> Exercise
Please repeat, from the entries that follow, the lines from the one containing "2: (874, 152, 20.36)" through the one containing "29: (588, 450, 5.49)" exactly, adding nothing.

Data extracted from a collection
BEGIN

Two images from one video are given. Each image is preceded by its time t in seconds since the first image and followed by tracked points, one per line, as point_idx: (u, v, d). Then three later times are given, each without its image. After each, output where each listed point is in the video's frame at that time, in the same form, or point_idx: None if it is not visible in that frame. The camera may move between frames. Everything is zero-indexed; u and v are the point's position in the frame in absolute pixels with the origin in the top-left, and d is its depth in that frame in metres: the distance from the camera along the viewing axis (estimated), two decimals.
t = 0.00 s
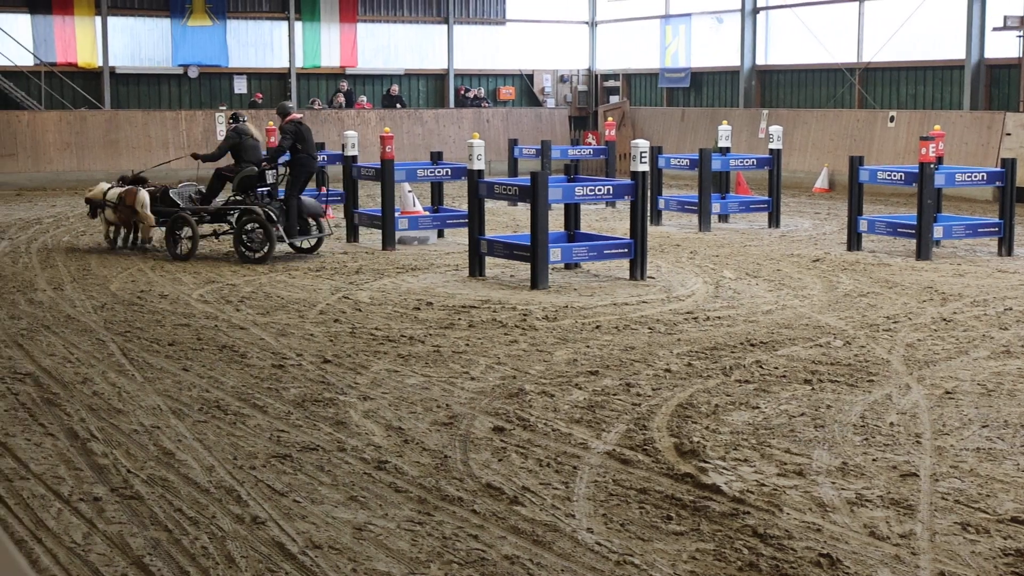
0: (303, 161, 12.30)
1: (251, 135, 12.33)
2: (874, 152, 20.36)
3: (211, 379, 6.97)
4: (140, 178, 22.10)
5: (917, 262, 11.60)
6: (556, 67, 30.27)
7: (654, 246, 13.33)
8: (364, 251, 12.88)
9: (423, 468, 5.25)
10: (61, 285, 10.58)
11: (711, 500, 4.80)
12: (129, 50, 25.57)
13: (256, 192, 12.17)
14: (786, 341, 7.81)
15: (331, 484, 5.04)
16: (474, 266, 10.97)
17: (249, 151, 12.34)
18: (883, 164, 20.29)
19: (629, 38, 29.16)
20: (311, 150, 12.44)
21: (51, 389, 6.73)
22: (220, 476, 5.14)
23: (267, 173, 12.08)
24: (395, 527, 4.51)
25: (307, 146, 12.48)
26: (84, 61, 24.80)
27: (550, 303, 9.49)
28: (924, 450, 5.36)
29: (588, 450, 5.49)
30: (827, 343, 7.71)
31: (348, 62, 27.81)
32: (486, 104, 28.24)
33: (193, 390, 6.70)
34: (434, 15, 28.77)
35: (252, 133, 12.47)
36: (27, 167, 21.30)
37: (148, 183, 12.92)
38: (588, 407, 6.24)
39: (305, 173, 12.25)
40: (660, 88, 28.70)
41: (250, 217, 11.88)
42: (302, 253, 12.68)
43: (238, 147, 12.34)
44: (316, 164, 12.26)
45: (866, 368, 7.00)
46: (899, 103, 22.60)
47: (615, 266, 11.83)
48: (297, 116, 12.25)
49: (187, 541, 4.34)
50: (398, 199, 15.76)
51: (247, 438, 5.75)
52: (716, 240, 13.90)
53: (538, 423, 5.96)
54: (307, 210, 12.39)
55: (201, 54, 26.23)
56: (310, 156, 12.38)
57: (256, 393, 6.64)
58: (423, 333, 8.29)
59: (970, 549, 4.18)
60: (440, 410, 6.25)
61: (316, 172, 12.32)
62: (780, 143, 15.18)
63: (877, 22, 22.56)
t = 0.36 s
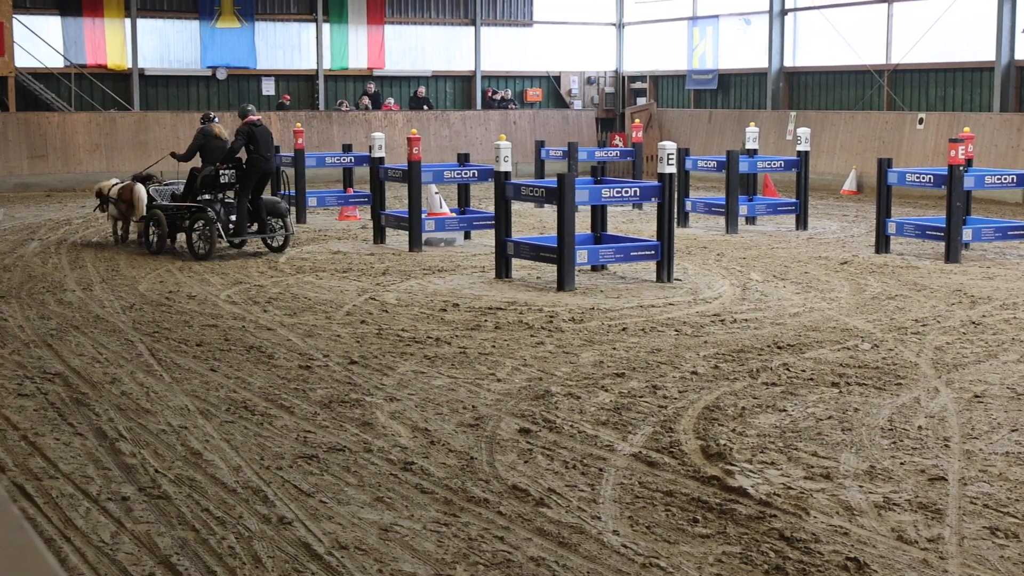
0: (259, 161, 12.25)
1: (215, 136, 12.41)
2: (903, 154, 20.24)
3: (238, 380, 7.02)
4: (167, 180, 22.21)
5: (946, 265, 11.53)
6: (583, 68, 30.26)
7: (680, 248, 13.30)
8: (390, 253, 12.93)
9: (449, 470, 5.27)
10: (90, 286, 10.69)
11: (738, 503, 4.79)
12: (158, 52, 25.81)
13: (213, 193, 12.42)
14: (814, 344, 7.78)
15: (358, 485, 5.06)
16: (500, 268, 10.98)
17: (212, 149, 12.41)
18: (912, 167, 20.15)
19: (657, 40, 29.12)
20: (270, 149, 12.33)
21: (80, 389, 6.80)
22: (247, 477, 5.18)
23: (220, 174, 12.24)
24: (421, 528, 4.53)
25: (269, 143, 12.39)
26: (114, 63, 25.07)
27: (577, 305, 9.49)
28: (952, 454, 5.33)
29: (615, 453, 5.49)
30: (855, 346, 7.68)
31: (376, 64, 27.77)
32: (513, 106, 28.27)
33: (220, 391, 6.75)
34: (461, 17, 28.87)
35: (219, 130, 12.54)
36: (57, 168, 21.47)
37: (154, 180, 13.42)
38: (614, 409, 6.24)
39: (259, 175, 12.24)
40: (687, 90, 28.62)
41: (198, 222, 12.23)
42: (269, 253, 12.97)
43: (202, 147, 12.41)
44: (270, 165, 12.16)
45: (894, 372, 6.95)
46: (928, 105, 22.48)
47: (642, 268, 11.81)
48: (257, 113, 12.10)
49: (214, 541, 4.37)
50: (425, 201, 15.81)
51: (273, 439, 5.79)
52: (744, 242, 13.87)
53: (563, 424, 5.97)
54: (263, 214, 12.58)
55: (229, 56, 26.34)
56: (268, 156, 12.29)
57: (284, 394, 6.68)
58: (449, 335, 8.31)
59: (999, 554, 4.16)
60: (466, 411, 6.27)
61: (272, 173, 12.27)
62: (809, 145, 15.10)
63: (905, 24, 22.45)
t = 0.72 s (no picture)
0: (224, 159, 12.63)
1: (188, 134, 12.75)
2: (921, 155, 20.17)
3: (255, 381, 7.06)
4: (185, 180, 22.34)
5: (964, 266, 11.48)
6: (601, 69, 30.23)
7: (698, 249, 13.30)
8: (407, 254, 12.97)
9: (466, 471, 5.29)
10: (108, 286, 10.77)
11: (755, 505, 4.79)
12: (177, 53, 25.89)
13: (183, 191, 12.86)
14: (832, 346, 7.76)
15: (375, 485, 5.09)
16: (517, 269, 10.99)
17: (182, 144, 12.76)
18: (930, 168, 20.08)
19: (675, 42, 29.06)
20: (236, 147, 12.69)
21: (97, 389, 6.86)
22: (264, 477, 5.22)
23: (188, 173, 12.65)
24: (437, 529, 4.56)
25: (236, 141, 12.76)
26: (132, 63, 25.17)
27: (593, 306, 9.50)
28: (969, 456, 5.32)
29: (631, 454, 5.50)
30: (872, 348, 7.66)
31: (394, 65, 27.96)
32: (530, 107, 28.28)
33: (237, 392, 6.79)
34: (479, 18, 28.94)
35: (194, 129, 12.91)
36: (75, 169, 21.62)
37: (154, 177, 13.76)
38: (631, 411, 6.25)
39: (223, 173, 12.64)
40: (705, 90, 28.57)
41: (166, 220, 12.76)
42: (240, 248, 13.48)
43: (175, 144, 12.78)
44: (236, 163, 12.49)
45: (912, 374, 6.93)
46: (946, 107, 22.41)
47: (659, 269, 11.81)
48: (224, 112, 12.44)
49: (231, 542, 4.40)
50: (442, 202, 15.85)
51: (290, 439, 5.83)
52: (761, 243, 13.85)
53: (580, 426, 5.99)
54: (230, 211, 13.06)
55: (248, 57, 26.59)
56: (233, 154, 12.66)
57: (301, 394, 6.72)
58: (467, 335, 8.34)
59: (1017, 556, 4.15)
60: (483, 412, 6.29)
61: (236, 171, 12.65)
62: (826, 146, 15.05)
63: (924, 26, 22.38)
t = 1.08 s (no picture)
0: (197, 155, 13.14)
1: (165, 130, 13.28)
2: (930, 155, 20.13)
3: (263, 380, 7.07)
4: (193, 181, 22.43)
5: (972, 267, 11.47)
6: (609, 69, 30.24)
7: (706, 250, 13.30)
8: (415, 254, 12.99)
9: (473, 471, 5.30)
10: (115, 285, 10.80)
11: (763, 505, 4.79)
12: (185, 53, 25.95)
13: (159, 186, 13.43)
14: (839, 346, 7.76)
15: (383, 485, 5.10)
16: (525, 269, 11.00)
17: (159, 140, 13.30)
18: (938, 169, 20.06)
19: (682, 42, 29.07)
20: (209, 144, 13.20)
21: (105, 388, 6.88)
22: (272, 476, 5.24)
23: (162, 170, 13.18)
24: (445, 529, 4.57)
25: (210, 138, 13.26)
26: (140, 63, 25.23)
27: (601, 306, 9.51)
28: (977, 457, 5.31)
29: (639, 454, 5.51)
30: (880, 348, 7.65)
31: (403, 65, 27.86)
32: (537, 106, 28.30)
33: (245, 391, 6.81)
34: (487, 18, 28.98)
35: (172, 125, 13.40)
36: (83, 169, 21.67)
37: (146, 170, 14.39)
38: (639, 410, 6.26)
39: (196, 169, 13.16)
40: (713, 90, 28.55)
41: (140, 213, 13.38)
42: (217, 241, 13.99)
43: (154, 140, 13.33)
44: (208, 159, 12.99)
45: (920, 374, 6.93)
46: (954, 108, 22.37)
47: (667, 269, 11.82)
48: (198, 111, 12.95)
49: (239, 541, 4.41)
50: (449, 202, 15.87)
51: (298, 439, 5.84)
52: (769, 243, 13.84)
53: (588, 425, 5.99)
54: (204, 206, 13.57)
55: (256, 56, 26.52)
56: (205, 151, 13.14)
57: (309, 394, 6.73)
58: (474, 335, 8.34)
59: None
60: (490, 412, 6.30)
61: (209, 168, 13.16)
62: (835, 147, 15.02)
63: (933, 26, 22.34)
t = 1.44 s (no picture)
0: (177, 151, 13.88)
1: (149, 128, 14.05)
2: (933, 155, 20.11)
3: (266, 379, 7.07)
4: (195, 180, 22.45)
5: (975, 266, 11.46)
6: (612, 68, 30.24)
7: (709, 249, 13.28)
8: (418, 253, 12.99)
9: (476, 470, 5.31)
10: (118, 284, 10.82)
11: (765, 504, 4.80)
12: (188, 52, 25.97)
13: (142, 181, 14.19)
14: (842, 345, 7.75)
15: (385, 484, 5.11)
16: (528, 268, 11.00)
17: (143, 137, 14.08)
18: (942, 168, 20.03)
19: (686, 41, 29.06)
20: (186, 142, 13.93)
21: (108, 387, 6.89)
22: (275, 475, 5.24)
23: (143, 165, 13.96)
24: (447, 528, 4.57)
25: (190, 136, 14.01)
26: (144, 62, 25.30)
27: (604, 305, 9.51)
28: (981, 456, 5.31)
29: (641, 453, 5.51)
30: (883, 348, 7.65)
31: (405, 63, 28.04)
32: (540, 105, 28.30)
33: (248, 390, 6.81)
34: (491, 17, 29.01)
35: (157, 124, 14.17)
36: (86, 167, 21.67)
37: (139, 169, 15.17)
38: (642, 409, 6.26)
39: (174, 165, 13.89)
40: (716, 90, 28.53)
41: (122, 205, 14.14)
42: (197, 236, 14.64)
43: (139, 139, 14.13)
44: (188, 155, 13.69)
45: (923, 374, 6.92)
46: (958, 107, 22.34)
47: (670, 268, 11.80)
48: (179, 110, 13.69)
49: (242, 540, 4.42)
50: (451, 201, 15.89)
51: (301, 437, 5.85)
52: (773, 242, 13.83)
53: (591, 424, 6.00)
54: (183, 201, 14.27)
55: (259, 55, 26.64)
56: (183, 148, 13.88)
57: (311, 393, 6.74)
58: (477, 335, 8.35)
59: None
60: (493, 411, 6.30)
61: (187, 164, 13.90)
62: (838, 146, 15.00)
63: (936, 25, 22.32)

END

> Expected answer
2: (874, 152, 20.36)
3: (211, 379, 6.97)
4: (140, 178, 22.10)
5: (917, 262, 11.60)
6: (556, 67, 30.27)
7: (654, 246, 13.33)
8: (364, 251, 12.88)
9: (423, 468, 5.25)
10: (61, 285, 10.58)
11: (711, 500, 4.80)
12: (129, 50, 25.57)
13: (256, 192, 12.17)
14: (786, 341, 7.81)
15: (331, 484, 5.04)
16: (474, 266, 10.97)
17: (249, 151, 12.34)
18: (883, 164, 20.29)
19: (629, 38, 29.16)
20: (311, 150, 12.44)
21: (51, 389, 6.73)
22: (220, 476, 5.14)
23: (267, 173, 12.08)
24: (395, 527, 4.51)
25: (307, 146, 12.48)
26: (84, 61, 24.80)
27: (550, 303, 9.49)
28: (924, 450, 5.36)
29: (588, 450, 5.49)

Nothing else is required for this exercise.